Page excerpt section start
Answer
$$2x\left| {x - 3} \right| - \left( {x - 3} \right)\left| {x - 3} \right| + C$$
Work Step by Step
$$\eqalign{
& \int {2x\frac{{\left| {x - 3} \right|}}{{x - 3}}} dx \cr
& {\text{Integrate by parts }} \cr
& {\text{Let }}u = 2x,{\text{ }}du = 2dx \cr
& dv = \frac{{\left| {x - 3} \right|}}{{x - 3}}dx,{\text{ }}v = \int {\frac{{\left| {x - 3} \right|}}{{x - 3}}} dx \cr
& {\text{By the given table of integrals }} \cr
& v = \int {\frac{{\left| {x - 3} \right|}}{{x - 3}}} dx = \left| {x - 3} \right| \cr
& {\text{Using the formula of integration by parts}} \cr
& \int u dv = uv - \int v du \cr
& \int {2x\frac{{\left| {x - 3} \right|}}{{x - 3}}} dx = 2x\left| {x - 3} \right| - \int {\left| {x - 3} \right|\left( 2 \right)} dx \cr
& = 2x\left| {x - 3} \right| - 2\int {\left| {x - 3} \right|} dx \cr
& {\text{By the given table of integrals we solve }}\int {\left| {x - 3} \right|} dx \cr
& = 2x\left| {x - 3} \right| - 2\left( {\frac{1}{2}\left( {x - 3} \right)\left| {x - 3} \right|} \right) + C \cr
& = 2x\left| {x - 3} \right| - \left( {x - 3} \right)\left| {x - 3} \right| + C \cr} $$
Page excerpt section end
Source information section start
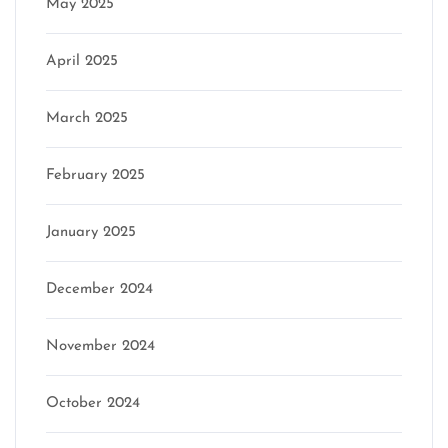
May 2025
April 2025
March 2025
February 2025
January 2025
December 2024
November 2024
October 2024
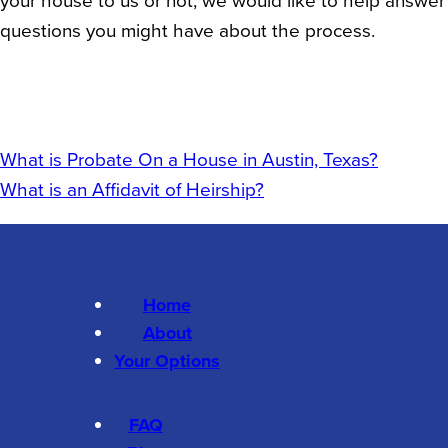
questions you might have about the process.
What is Probate On a House in Austin, Texas?
What is an Affidavit of Heirship?
Home
About
Your Options
FAQ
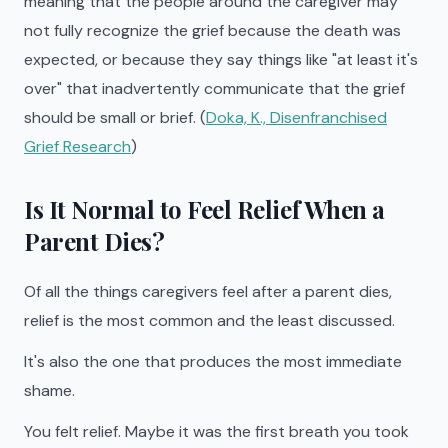
meaning that the people around the caregiver may
not fully recognize the grief because the death was
expected, or because they say things like "at least it's
over" that inadvertently communicate that the grief
should be small or brief. (
Doka, K., Disenfranchised
Grief Research
)
Is It Normal to Feel Relief When a
Parent Dies?
Of all the things caregivers feel after a parent dies,
relief is the most common and the least discussed.
It's also the one that produces the most immediate
shame.
You felt relief. Maybe it was the first breath you took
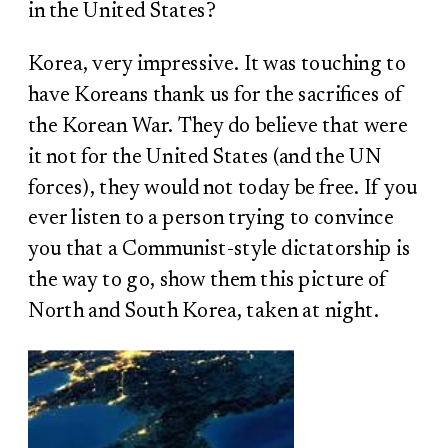
in the United States?
Korea, very impressive. It was touching to
have Koreans thank us for the sacrifices of
the Korean War. They do believe that were
it not for the United States (and the UN
forces), they would not today be free. If you
ever listen to a person trying to convince
you that a Communist-style dictatorship is
the way to go, show them this picture of
North and South Korea, taken at night.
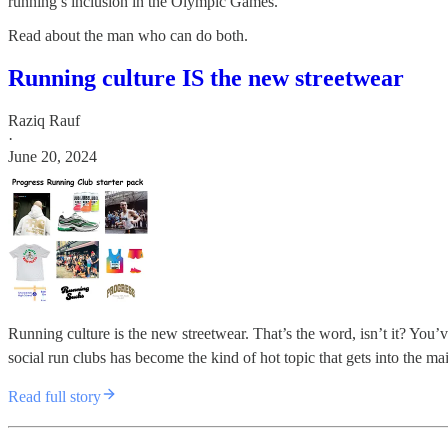
running’s inclusion in the Olympic Games.
Read about the man who can do both.
Running culture IS the new streetwear
Raziq Rauf
·
June 20, 2024
Running culture is the new streetwear. That’s the word, isn’t it? You
social run clubs has become the kind of hot topic that gets into the 
Read full story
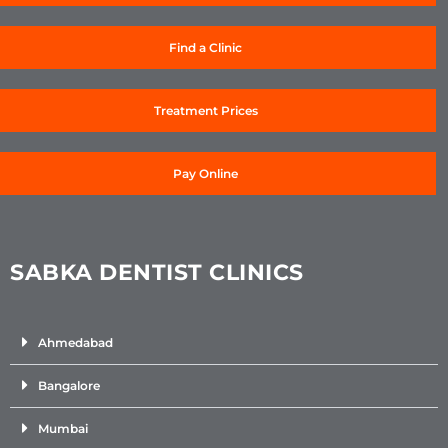
Find a Clinic
Treatment Prices
Pay Online
SABKA DENTIST CLINICS
Ahmedabad
Bangalore
Mumbai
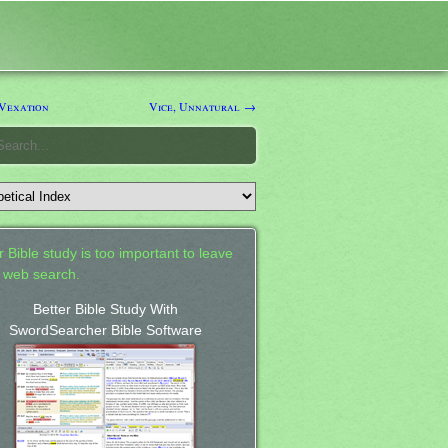
Vexation
Vice, Unnatural →
 Bible study is too important to leave
a web search.
Better Bible Study With
SwordSearcher Bible Software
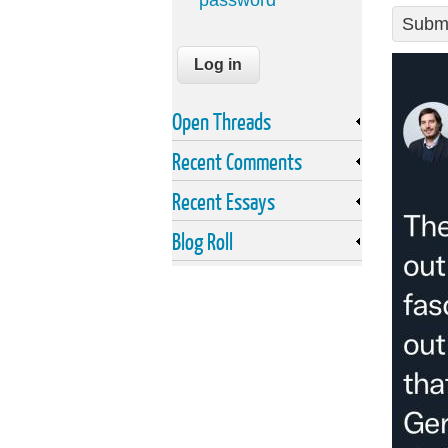
password
Submi
Open Threads
Recent Comments
Recent Essays
Blog Roll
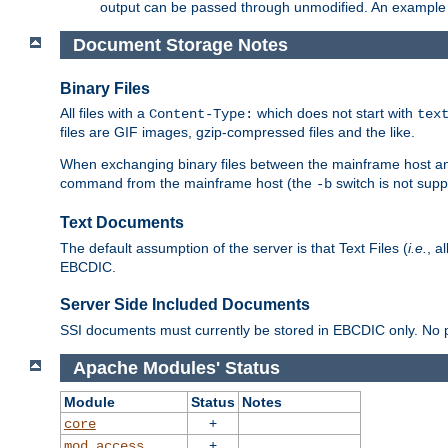
output can be passed through unmodified. An example f
Document Storage Notes
Binary Files
All files with a
which does not start with
Content-Type:
tex
files are GIF images, gzip-compressed files and the like.
When exchanging binary files between the mainframe host and
command from the mainframe host (the
switch is not supp
-b
Text Documents
The default assumption of the server is that Text Files (
i.e.
, a
EBCDIC.
Server Side Included Documents
SSI documents must currently be stored in EBCDIC only. No pr
Apache Modules' Status
Module
Status
Notes
+
core
+
mod_access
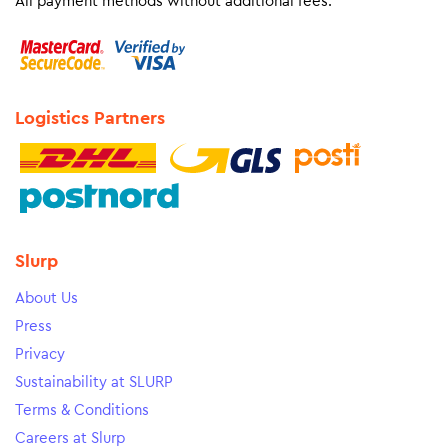
All payment methods without additional fees.
Logistics Partners
Slurp
About Us
Press
Privacy
Sustainability at SLURP
Terms & Conditions
Careers at Slurp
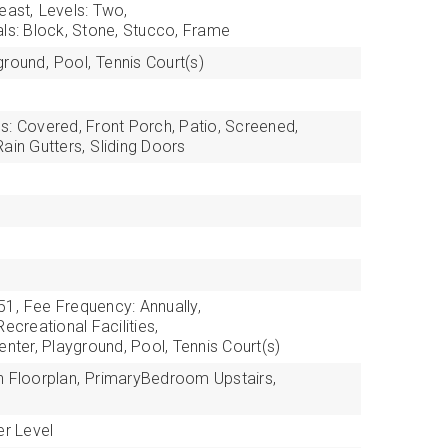
east,
Levels: Two,
als: Block, Stone, Stucco, Frame
ground,
Pool,
Tennis Court(s)
s: Covered, Front Porch, Patio, Screened,
Rain Gutters,
Sliding Doors
51,
Fee Frequency: Annually,
ecreational Facilities,
enter, Playground, Pool, Tennis Court(s)
 Floorplan,
PrimaryBedroom Upstairs,
r Level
Source information section end
#### Required action 1:
In the integration solution, what is chosen as u for integration by parts?
#### Required action 2:
Transcribe the part of the entries that opens with the line containing "running’s inclusion in the Olympic Games." and continues through the end of the entries. Leave the pictures out of your answer.

#### Worked solution 1:
u = 2x, with du = 2dx.

#### Worked solution 2:
running’s inclusion in the Olympic Games.
Read about the man who can do both.
Running culture IS the new streetwear
Raziq Rauf
·
June 20, 2024
Running culture is the new streetwear. That’s the word, isn’t it? You
social run clubs has become the kind of hot topic that gets into the 
Read full story
Find a Clinic
Treatment Prices
Pay Online
SABKA DENTIST CLINICS
Ahmedabad
Bangalore
Mumbai
Vexation
Vice, Unnatural →
 Bible study is too important to leave
a web search.
Better Bible Study With
SwordSearcher Bible Software
password
Submi
Open Threads
Recent Comments
Recent Essays
Blog Roll
output can be passed through unmodified. An example f
Document Storage Notes
Binary Files
All files with a
which does not start with
Content-Type:
tex
files are GIF images, gzip-compressed files and the like.
When exchanging binary files between the mainframe host and
command from the mainframe host (the
switch is not supp
-b
Text Documents
The default assumption of the server is that Text Files (
i.e.
, a
EBCDIC.
Server Side Included Documents
SSI documents must currently be stored in EBCDIC only. No pr
Apache Modules' Status
Module
Status
Notes
+
core
+
mod_access
All payment methods without additional fees.
Logistics Partners
Slurp
About Us
Press
Privacy
Sustainability at SLURP
Terms & Conditions
Careers at Slurp
east,
Levels: Two,
als: Block, Stone, Stucco, Frame
ground,
Pool,
Tennis Court(s)
s: Covered, Front Porch, Patio, Screened,
Rain Gutters,
Sliding Doors
51,
Fee Frequency: Annually,
ecreational Facilities,
enter, Playground, Pool, Tennis Court(s)
 Floorplan,
PrimaryBedroom Upstairs,
r Level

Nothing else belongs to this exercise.